Menurut situs resmi perusahaan di tepi Sungai Brantas itu, hingga akhir 2014, sedikitnya 36.400 orang bekerja di PT Gudang Garam Tbk. beserta anak perusahannya. Jika seluruh karyawan setiap hari mengkonsumsi beluntas, tentu stamina dan kesehatan para karyawan tetap terjaga. Alhasil, biaya kesehatan bisa nihil alias utuh, dan anggarannya bisa dipakai untuk terus meningkatkan kesejahteraan karyawan.

Pada tanggal 27 Juli 2008, Rachman Halim meninggal dunia saat dirawat di Rumas Sakit Mount Elizabeth Singapura. Jabatan Presiden Komisaris sebagai nahkoda perusahaan berpindah ke tangan adiknya, Juni Setiawati Wonowidjojo.

Di bawah kendali Juni, meskipun perusahaan terus memperluas pasar ke dunia internasional, namun ikhwal tanaman beluntas sepertinya tidak terlalu diganggu. Setidaknya di sepanjang Jalan Demak, tempat rumah besar keluarga Tjoa berada, beluntas tumbuh subur di kiri dan kanan jalan. Jalur di tengah lingkungan pabrik yang menjadi jalan penghubung antara Unit 3 ke Unit 4 itu bebas dilewati siapa saja. Kecuali pukul 22.00 – 05.00, jalan ditutup untuk umum.

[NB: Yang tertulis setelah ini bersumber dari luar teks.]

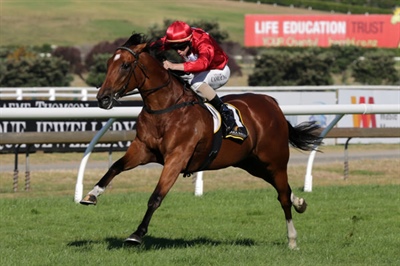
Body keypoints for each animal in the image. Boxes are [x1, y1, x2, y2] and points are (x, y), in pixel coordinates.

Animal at [81, 33, 322, 249]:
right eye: (108, 64)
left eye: (125, 65)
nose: (102, 98)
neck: (165, 109)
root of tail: (272, 103)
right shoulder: (142, 149)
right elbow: (115, 167)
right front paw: (91, 194)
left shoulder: (177, 158)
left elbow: (156, 196)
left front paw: (137, 234)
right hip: (251, 163)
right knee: (284, 189)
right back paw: (300, 202)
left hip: (275, 160)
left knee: (282, 196)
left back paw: (292, 239)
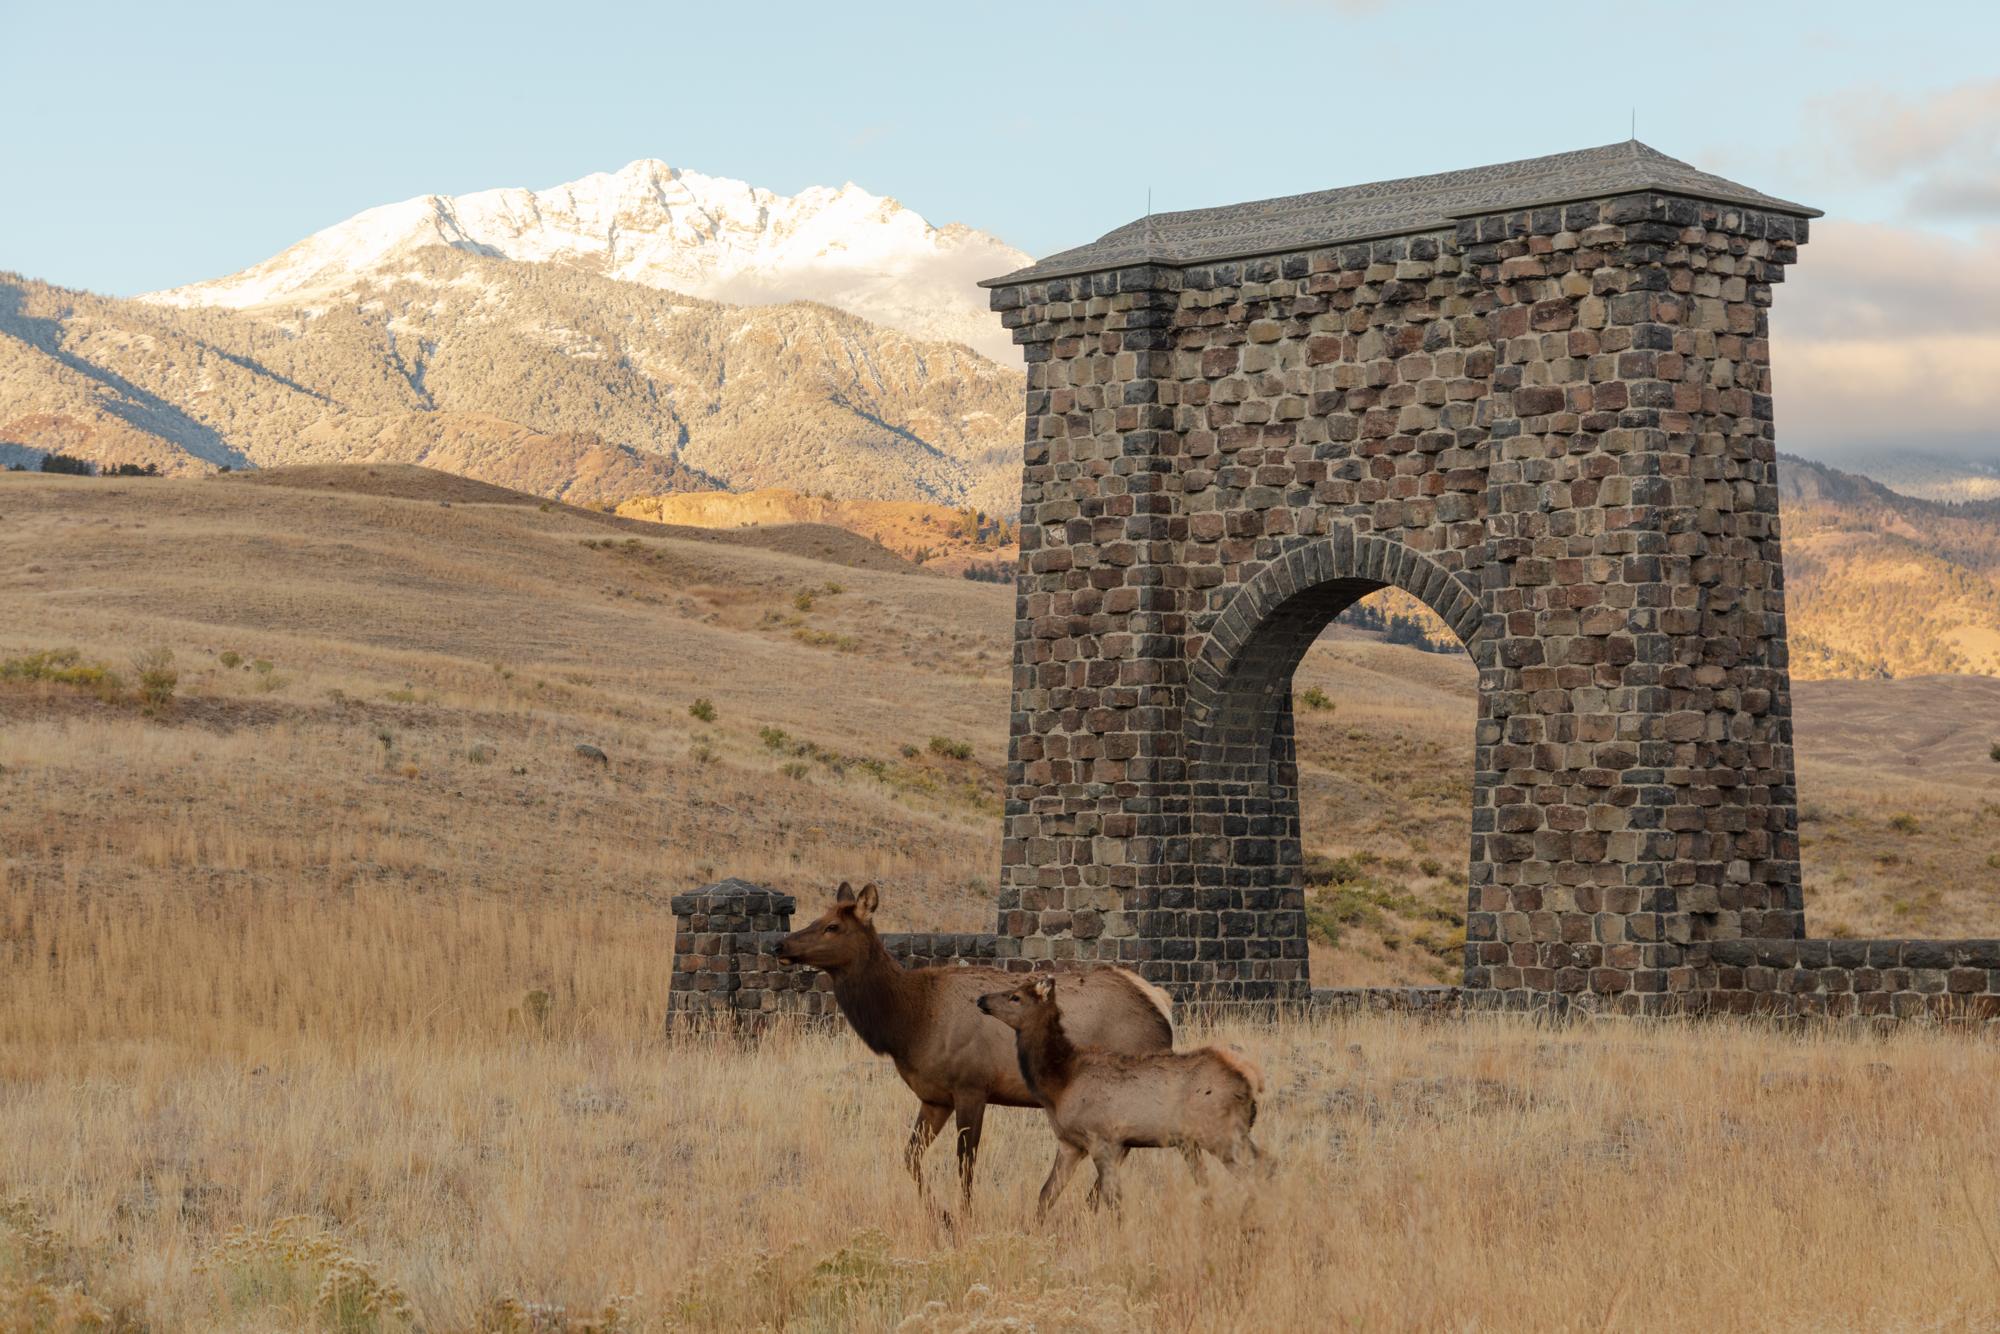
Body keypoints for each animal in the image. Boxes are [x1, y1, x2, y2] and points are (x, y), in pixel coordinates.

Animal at [768, 880, 1168, 1216]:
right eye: (816, 917)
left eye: (833, 926)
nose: (779, 945)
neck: (909, 1024)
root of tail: (1162, 1007)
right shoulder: (935, 1096)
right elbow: (910, 1157)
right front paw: (941, 1215)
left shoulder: (972, 1085)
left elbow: (965, 1162)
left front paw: (964, 1217)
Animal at [972, 972, 1264, 1224]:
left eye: (1015, 996)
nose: (981, 999)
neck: (1060, 1082)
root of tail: (1251, 1081)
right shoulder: (1070, 1143)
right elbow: (1047, 1193)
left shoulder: (1103, 1139)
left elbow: (1113, 1201)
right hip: (1213, 1137)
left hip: (1220, 1133)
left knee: (1260, 1170)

Dari ujung barat Jalan Demak yang berdekatan dengan hanggar helicopter Surya Air, salah satu anak perusahaan yang melayani penerbangan tak terjadwal, hingga pertigaan menuju Unit 4, tanaman beluntas boleh dipetik siapapun. Ketika kediripedia.com meminta ijin memetik beluntas, Satpam yang menjaga rumah besar keluarga Tjoa mempersilahkan dengan sopan. “Monggo, silahkan. Ndak apa-apa,” kata lelaki berseragam biru itu.

Barangkali para karyawan Gudang Garam tidak banyak lagi yang suka memetik beluntas ketika pulang kerja. Di ujung Jalan Demak sebelah barat rumah keluarga Tjoa, beluntas ada yang tumbuh hingga setinggi 3 meter. Mungkin karena sudah jarang yang meramban, perdu getir itu tumbuh meliar dan meninggi.

Pola hidup memang terus berubah seiring perkembangan zaman. Beluntas yang dulu menjadi makanan favorit, mungkin kini sudah tergantikan oleh banyaknya jenis makanan yang tidak memerlukan lagi perannya sebagai penyedap. Tapi, setidaknya beluntas yang tersisa di beberapa ruas jalan komplek pabrik Gudang Garam menjadi pengingat: pernah terjadi hubungan yang sangat karib antara majikan dan buruh. Hubungan yang menjadi kunci sukses dan lestarinya sebuah perusahaan, dimana beluntas menjadi saksi kunci.